Daraus erwachsen den Bausparkassen erhebliche wirtschaftliche Probleme. Während sich die Aachener Bausparkasse im Branchenvergleich noch recht wacker hält, pulverisiert die Bausparkasse der HUK-Coburg schon seit Jahren ihre Erträge. Mit einer Aufwand-Ertrag-Relation von 123,4 Prozent darf sie sich die ineffizienteste Bausparkasse nennen (siehe dazu den großen Bilanzvergleich der Bausparkassen in Heft 17-2011). Vor diesem Hintergrund erscheint die mögliche Fusion mit der Aachener Bausparkasse eher wie eine Rettungsübernahme.
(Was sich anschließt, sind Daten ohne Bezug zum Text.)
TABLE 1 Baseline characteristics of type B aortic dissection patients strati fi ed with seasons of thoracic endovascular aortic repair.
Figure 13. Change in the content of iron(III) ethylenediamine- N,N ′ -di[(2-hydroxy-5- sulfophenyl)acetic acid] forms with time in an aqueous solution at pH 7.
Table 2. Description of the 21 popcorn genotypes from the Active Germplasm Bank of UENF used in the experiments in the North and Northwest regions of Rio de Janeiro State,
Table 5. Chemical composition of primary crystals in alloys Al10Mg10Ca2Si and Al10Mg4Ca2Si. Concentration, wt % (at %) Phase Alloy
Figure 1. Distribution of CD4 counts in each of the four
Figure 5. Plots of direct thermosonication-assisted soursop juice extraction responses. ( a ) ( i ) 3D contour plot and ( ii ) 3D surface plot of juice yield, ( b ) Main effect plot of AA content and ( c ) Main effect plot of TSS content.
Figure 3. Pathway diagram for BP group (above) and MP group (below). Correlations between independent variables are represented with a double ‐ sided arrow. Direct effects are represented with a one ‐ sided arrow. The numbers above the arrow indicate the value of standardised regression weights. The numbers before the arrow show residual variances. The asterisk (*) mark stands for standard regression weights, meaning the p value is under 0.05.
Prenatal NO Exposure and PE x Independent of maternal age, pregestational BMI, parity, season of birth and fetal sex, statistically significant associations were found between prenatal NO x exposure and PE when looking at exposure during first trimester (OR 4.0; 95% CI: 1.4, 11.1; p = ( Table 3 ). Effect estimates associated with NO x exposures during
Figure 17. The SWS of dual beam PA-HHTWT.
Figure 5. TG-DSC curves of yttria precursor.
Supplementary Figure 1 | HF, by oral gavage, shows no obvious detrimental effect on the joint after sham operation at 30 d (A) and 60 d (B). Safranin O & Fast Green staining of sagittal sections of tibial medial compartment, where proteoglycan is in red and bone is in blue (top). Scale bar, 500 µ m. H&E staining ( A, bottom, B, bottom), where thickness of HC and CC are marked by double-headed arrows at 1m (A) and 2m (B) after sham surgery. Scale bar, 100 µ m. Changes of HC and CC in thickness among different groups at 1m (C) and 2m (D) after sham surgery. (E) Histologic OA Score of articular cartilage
Am Zusammengehen unter Gleichen bestehen ohnehin Zweifel, weil die Stabsfunktionen in Aachen zentralisiert werden sollen und die Absichtserklärung jede strategische Fantasie vermissen lässt. Dabei wird die für Januar 2012 geplante Migration der Bestände in ein IT-System zunächst hohe Investitionskosten erfordern, wie die Erfahrungen der vorangegangenen Übernahmen in der Bausparbranche lehren. Unabhängig davon, ob sich Aachener und HUK-Co-burg-Bausparkasse tatsächlich im Laufe des kommenden Jahres zusammenschließen, zeigt sich doch, dass der Konsolidierungsdruck - durch den Wettbewerb und die Regulierung - im Bausparmarkt immens ist.